What you need to do: Please reproduce the text lines of every item below word for word, leaving the pictures out of your answer.

[BEGIN Dataset records]

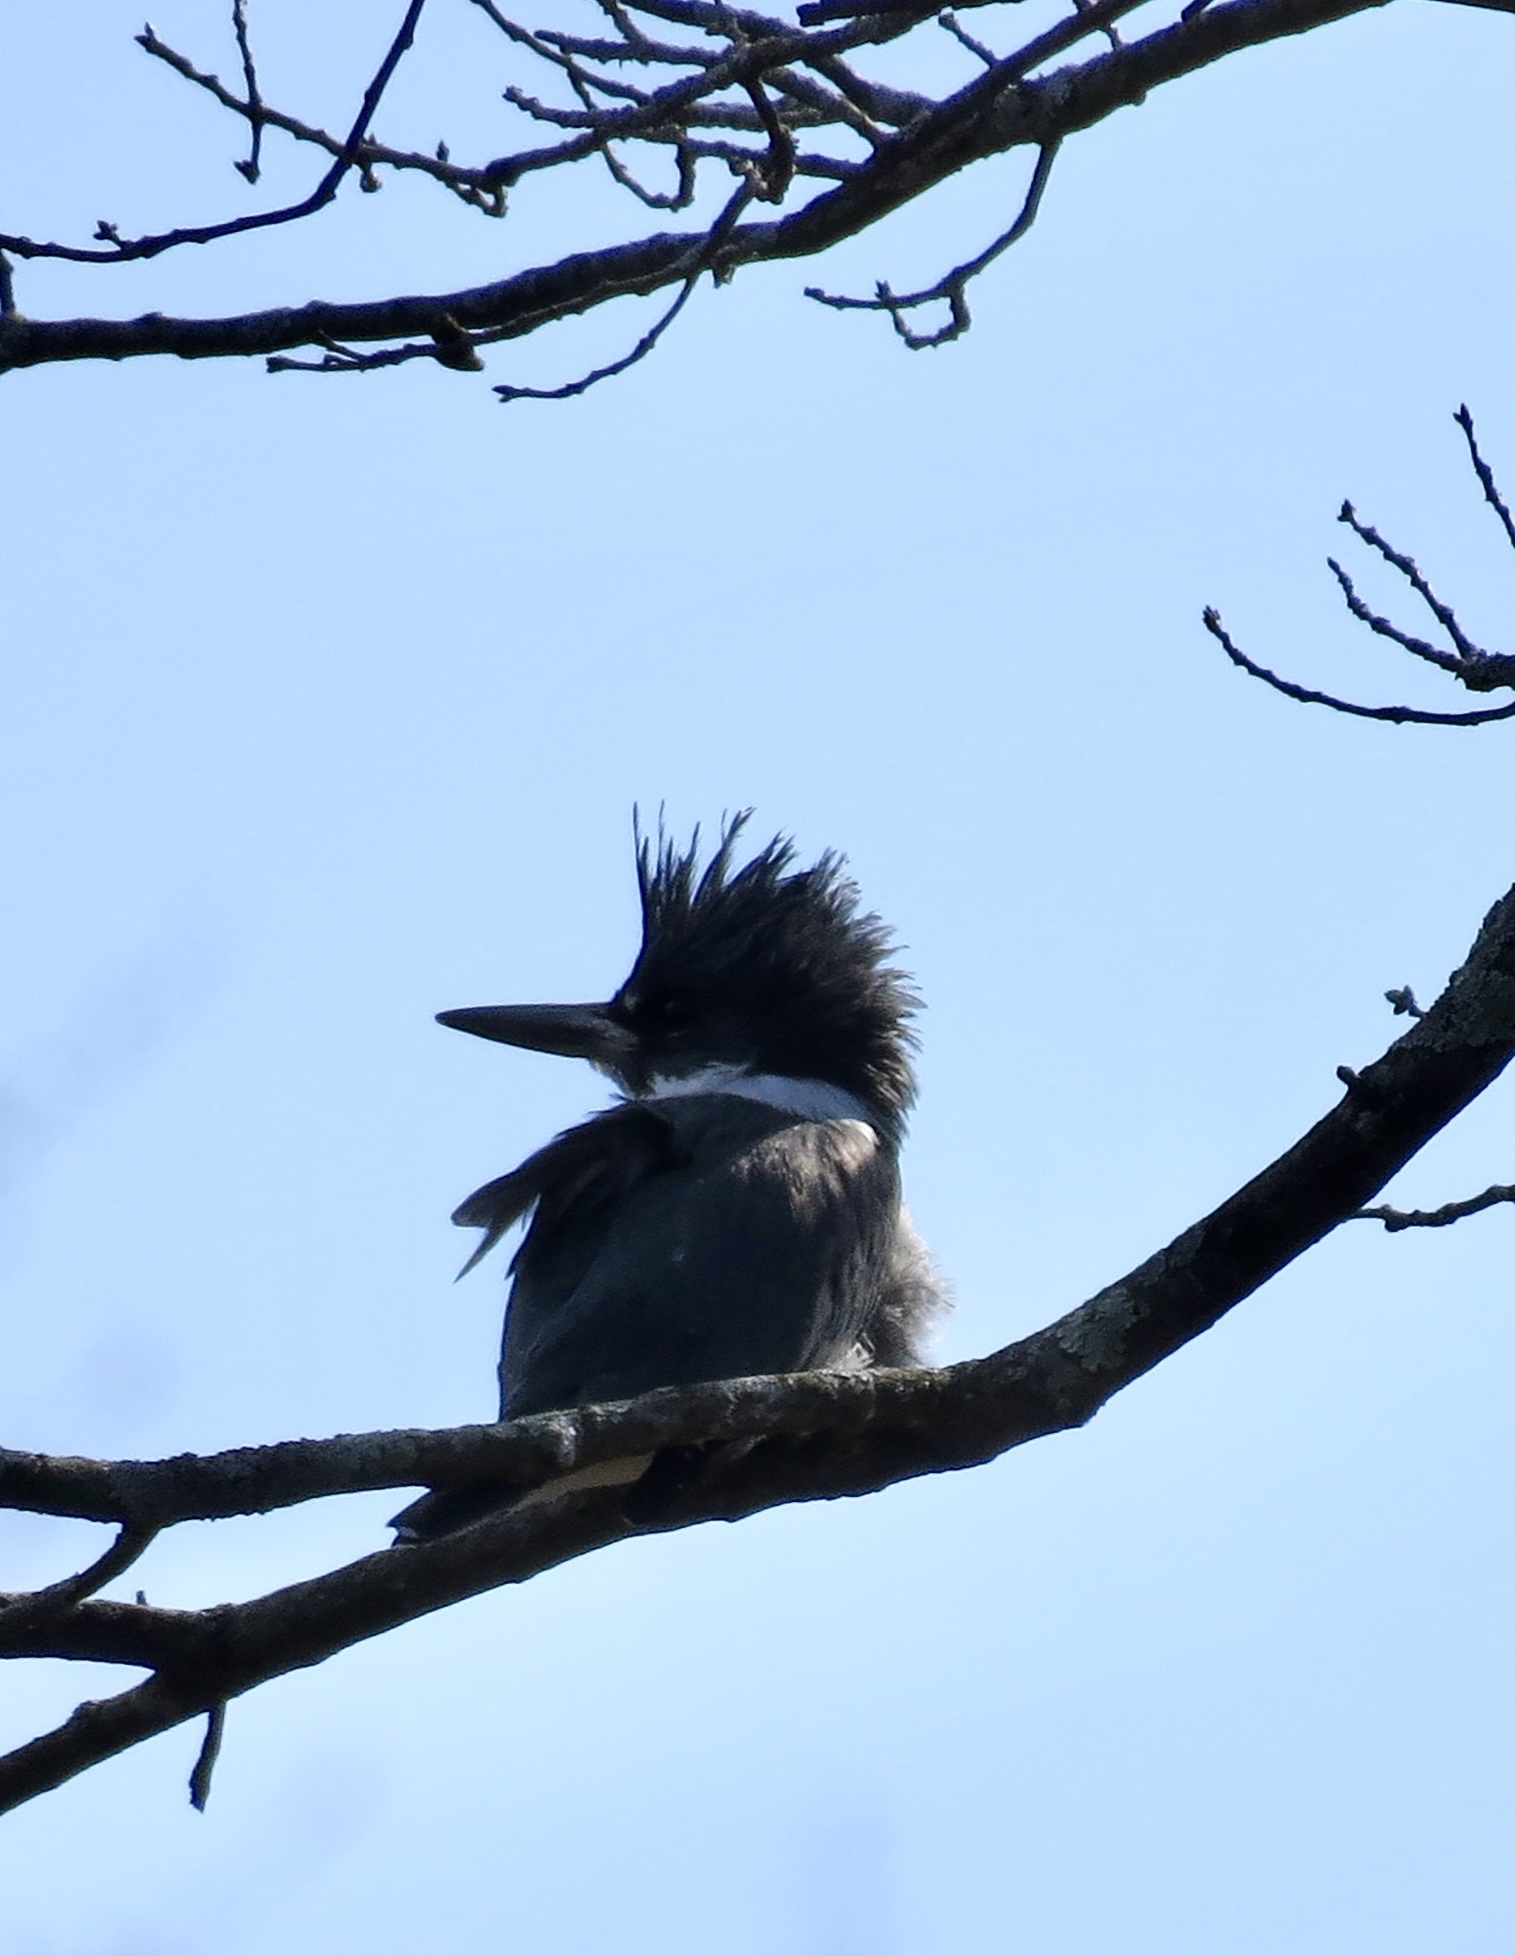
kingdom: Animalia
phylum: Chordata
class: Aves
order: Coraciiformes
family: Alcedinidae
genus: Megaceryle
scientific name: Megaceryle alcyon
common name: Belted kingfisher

[END Dataset records]

Response to the exercise:
kingdom: Animalia
phylum: Chordata
class: Aves
order: Coraciiformes
family: Alcedinidae
genus: Megaceryle
scientific name: Megaceryle alcyon
common name: Belted kingfisher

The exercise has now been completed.